■ EXERCISE INSTRUCTIONS:
- a) In the forum thread about puppies, when does LOLcats say their first puppy joins the family?
- b) In the forum thread about puppies, shorten the paragraph that begins "I mostly keep my pups with me" while keeping its main facts.
- c) Carry on the forum thread about puppies from where it stops.

■ DOCUMENT PASSAGE:

^^^^^^^^

I mostly keep my pups with me as I like to keep an eye on them, especially if they are not clean in the house yet. However, I do like to encourage some dependency from me, so will pop them on their bed with a chew in another room at times and shut doors behind me if I'm popping into the kitchen, the loo etc. I try not to encourage them to follow me as frankly I find that kind of annoying constantly being shadowed!


----------



## LOLcats (Jun 21, 2014)

Well done for posting here  lots of very helpful people with great advice 

I think if you're not expecting puppy blues it must hit twice as hard  you're not the first and you won't be the last  look out for a thread from me in a few weeks (our first puppy joins the family next week!) I know to expect to blues, just like I knew when I had my eldest but no doubt, I'll still be blubbering into a glass of wine, typo's aplenty as I try to type, eyes blurred from tears 'what the buggering bullocks have I done!'

But I also know I will get _tons_ of support, help and advice  stick around and I promise you'll get that here too 

And, erm.....PHOTOS PLEASE!

^^^^^^^^

■ RAW DATA:
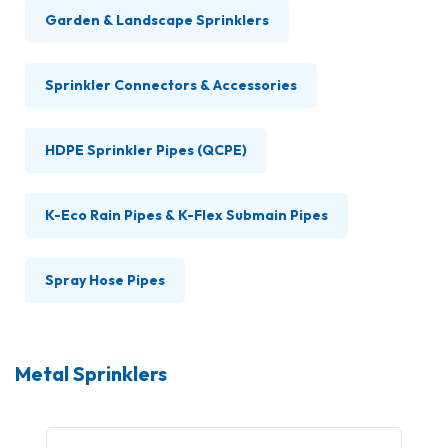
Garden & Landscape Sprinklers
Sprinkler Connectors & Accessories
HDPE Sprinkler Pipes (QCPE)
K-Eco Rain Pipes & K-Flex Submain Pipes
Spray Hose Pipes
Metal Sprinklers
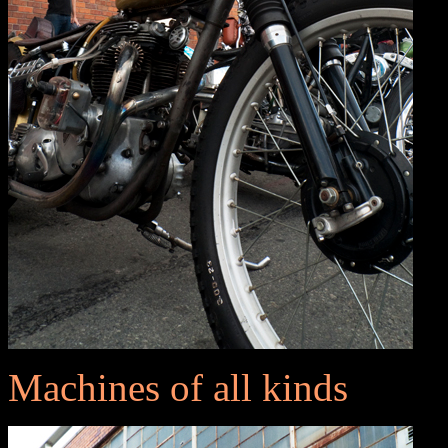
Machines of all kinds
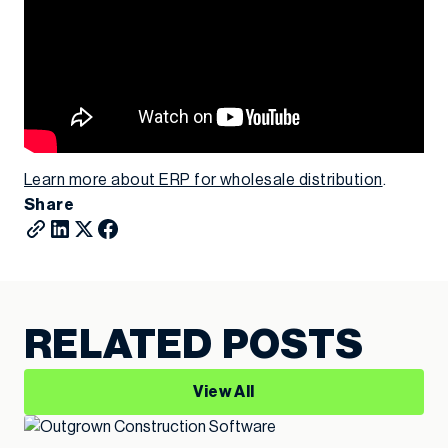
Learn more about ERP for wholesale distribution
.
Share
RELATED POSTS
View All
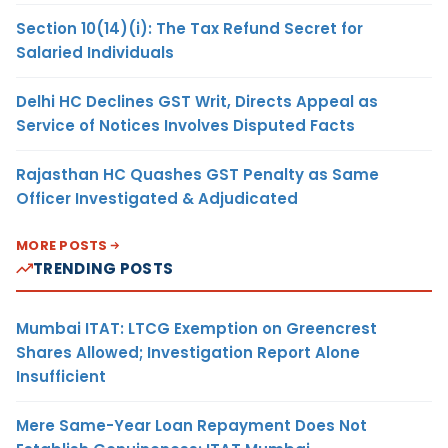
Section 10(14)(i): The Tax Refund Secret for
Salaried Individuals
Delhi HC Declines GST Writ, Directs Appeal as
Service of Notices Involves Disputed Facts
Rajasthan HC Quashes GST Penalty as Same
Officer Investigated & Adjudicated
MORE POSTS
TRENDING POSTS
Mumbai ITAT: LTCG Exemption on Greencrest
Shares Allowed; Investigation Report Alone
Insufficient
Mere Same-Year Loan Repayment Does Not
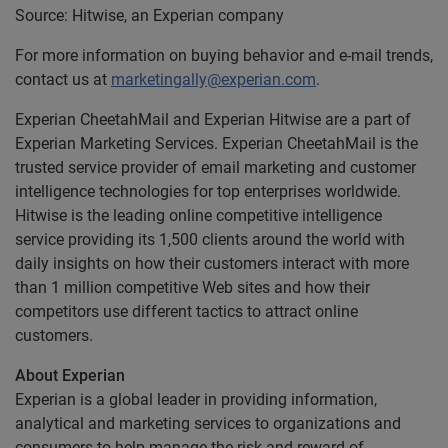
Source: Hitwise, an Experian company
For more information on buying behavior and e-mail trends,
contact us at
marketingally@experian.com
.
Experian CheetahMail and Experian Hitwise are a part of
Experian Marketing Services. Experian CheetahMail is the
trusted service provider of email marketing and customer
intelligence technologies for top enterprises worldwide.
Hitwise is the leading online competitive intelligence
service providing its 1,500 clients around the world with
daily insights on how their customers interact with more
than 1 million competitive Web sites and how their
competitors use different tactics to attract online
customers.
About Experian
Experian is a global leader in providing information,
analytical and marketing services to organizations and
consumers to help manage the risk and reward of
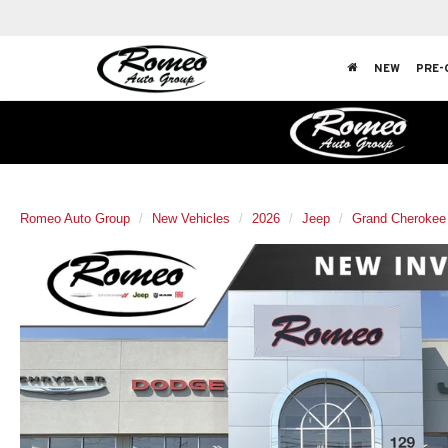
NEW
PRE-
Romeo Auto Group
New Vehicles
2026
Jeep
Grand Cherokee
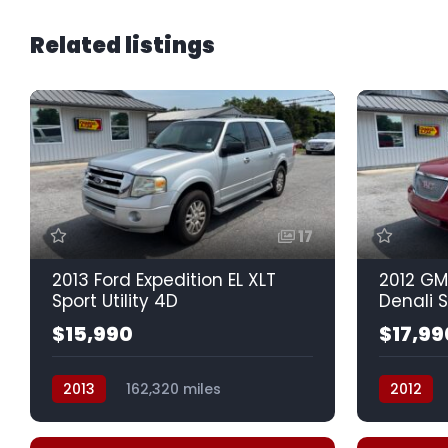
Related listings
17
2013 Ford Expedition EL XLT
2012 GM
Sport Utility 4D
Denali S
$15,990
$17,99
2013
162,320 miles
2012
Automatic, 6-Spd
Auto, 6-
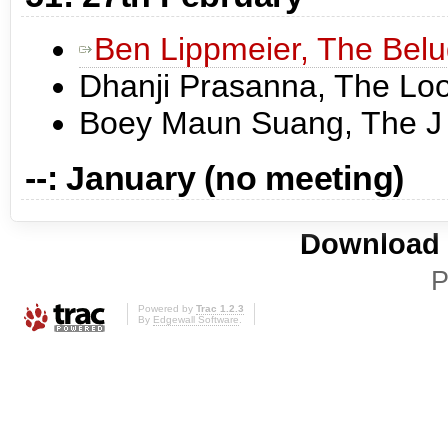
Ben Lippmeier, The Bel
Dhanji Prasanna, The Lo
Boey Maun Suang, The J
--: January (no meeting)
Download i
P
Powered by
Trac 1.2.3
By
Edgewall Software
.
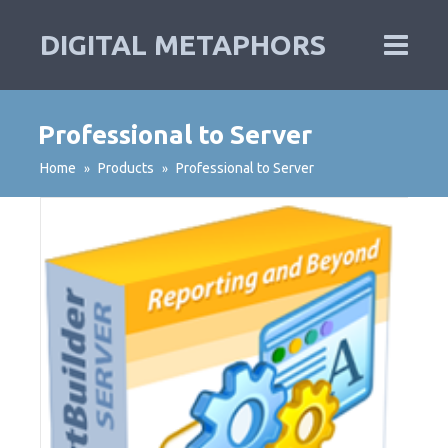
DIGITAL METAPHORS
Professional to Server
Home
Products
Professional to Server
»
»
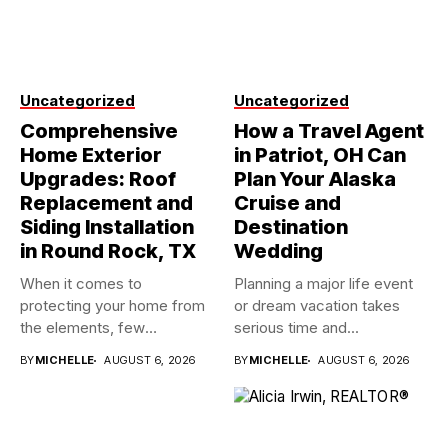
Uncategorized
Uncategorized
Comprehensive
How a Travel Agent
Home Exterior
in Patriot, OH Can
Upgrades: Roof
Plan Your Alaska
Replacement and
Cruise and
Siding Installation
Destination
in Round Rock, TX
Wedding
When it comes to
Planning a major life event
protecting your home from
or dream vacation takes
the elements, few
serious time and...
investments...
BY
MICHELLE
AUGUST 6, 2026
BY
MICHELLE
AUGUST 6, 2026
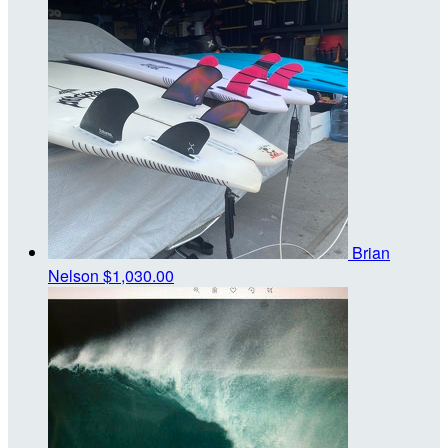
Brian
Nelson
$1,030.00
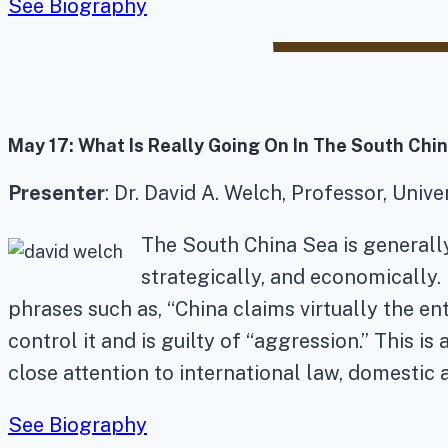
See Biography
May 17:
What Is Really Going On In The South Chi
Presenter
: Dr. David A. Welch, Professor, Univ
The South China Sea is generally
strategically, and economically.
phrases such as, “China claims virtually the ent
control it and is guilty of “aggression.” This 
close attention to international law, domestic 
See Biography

^^^^^^^^

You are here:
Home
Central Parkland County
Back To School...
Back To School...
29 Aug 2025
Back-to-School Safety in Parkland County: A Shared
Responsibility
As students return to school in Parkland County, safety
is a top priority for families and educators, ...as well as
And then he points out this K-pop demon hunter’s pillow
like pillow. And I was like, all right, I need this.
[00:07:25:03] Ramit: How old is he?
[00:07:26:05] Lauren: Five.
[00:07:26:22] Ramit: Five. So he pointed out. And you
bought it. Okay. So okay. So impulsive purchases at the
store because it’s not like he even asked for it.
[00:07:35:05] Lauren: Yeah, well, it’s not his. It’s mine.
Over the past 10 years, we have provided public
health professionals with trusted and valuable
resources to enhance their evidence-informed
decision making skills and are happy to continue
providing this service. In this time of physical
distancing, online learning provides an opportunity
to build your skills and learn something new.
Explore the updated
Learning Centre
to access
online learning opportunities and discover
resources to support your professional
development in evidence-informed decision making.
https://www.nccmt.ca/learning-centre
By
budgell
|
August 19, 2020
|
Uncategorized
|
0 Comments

^^^^^^^^

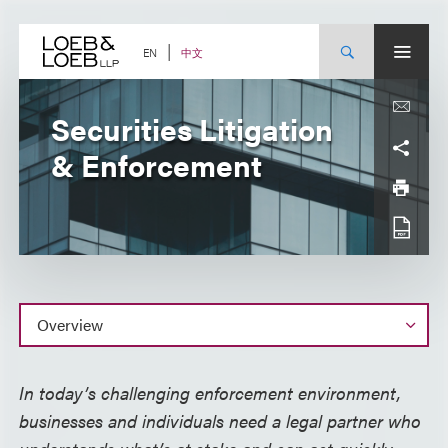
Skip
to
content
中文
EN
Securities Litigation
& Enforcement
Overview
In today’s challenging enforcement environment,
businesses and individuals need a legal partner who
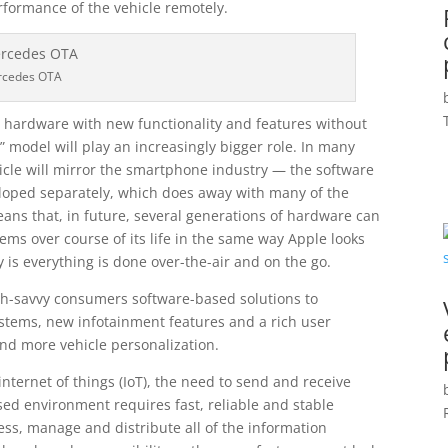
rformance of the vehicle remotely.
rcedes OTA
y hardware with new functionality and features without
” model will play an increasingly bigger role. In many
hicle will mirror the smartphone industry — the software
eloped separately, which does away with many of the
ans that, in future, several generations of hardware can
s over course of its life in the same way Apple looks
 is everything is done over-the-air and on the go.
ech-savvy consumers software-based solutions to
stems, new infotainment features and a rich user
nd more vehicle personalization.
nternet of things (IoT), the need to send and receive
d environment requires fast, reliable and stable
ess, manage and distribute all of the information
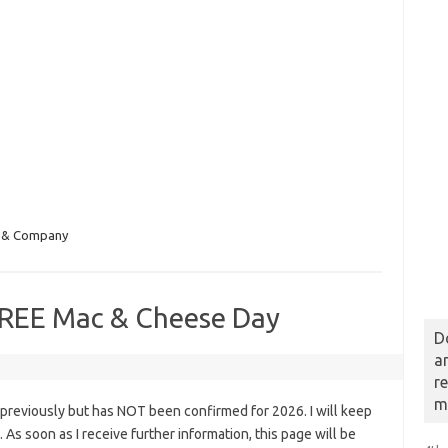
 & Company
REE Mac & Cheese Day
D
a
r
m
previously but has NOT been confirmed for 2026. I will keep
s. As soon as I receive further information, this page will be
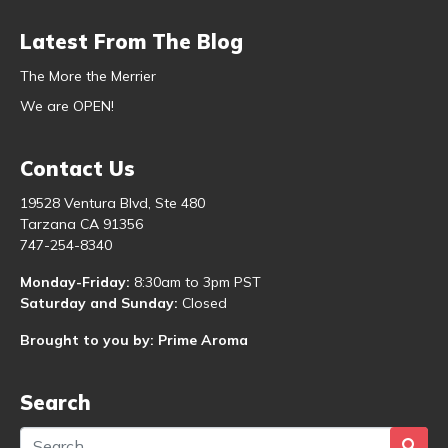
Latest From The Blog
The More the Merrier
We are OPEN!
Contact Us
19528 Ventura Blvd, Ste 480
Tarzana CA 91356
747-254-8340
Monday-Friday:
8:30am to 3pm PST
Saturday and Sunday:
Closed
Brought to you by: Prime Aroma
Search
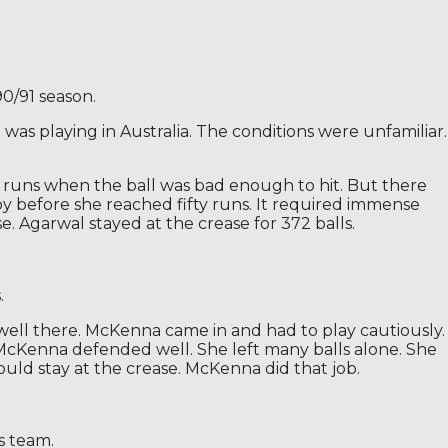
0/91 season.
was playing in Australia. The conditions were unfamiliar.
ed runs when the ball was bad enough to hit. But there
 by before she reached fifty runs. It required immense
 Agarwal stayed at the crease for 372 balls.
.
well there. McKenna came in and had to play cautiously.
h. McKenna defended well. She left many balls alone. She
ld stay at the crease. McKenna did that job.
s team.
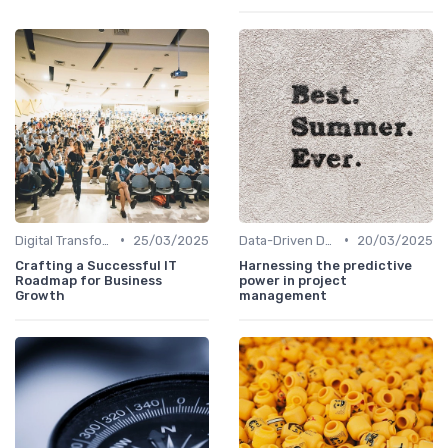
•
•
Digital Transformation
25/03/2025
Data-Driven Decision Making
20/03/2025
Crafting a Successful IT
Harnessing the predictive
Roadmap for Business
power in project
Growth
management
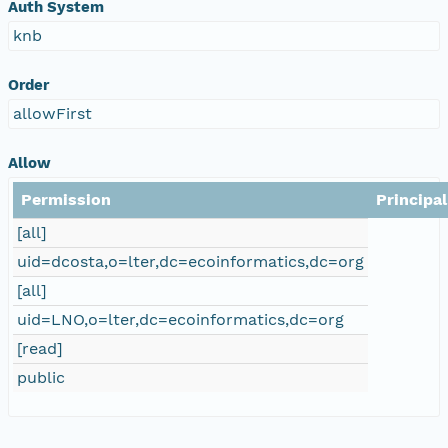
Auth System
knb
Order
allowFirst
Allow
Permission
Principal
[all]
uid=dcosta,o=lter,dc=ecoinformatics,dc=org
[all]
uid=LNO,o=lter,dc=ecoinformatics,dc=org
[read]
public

^^^^^^^^

■ ANSWER LIST:
- a) Next week.

- b) The writer mostly keeps pups close to watch them, especially before they are clean in the house. Still, the writer sometimes puts them on their bed with a chew in another room and shuts doors when popping into the kitchen or the loo, and avoids encouraging them to follow, finding constant shadowing annoying.

- c)
----------



## Happy Paws2 (Sep 13, 2008)

We had a crate for Dillon so every afternoon I'd give him in there for some down time so we could all have a rest from each other, but mainly he was allowed free run of the house and garden just kept an eye on him so he didn't get hurt or wreck the place.


----------



## Wiz201 (Jun 13, 2012)

The puppy needs to learn that he'll be by himself sometimes, and you need to learn to relax and just ignore his pitiful whines. My cocker x poodle made the most dreadful noises like someone was killing him lol.
When you do take him out for walks, I recommend 30 mins twice daily off lead if you can - best way of teaching recall cause he'll be nervous of his surroundings.


----------



## ladyisla (Apr 19, 2014)

Hi, 

I was recently in your shoes - my Westie puppy is just a little over 6 months now and I think - although the little bleeder surprised me today by running off when some other little dogs came towards her for the first time ever - I am out the other side of the initial OMG period! I had never had a dog before let alone a puppy and was utterly determined to do everything properly (pfft!) but also utterly terrified by everything.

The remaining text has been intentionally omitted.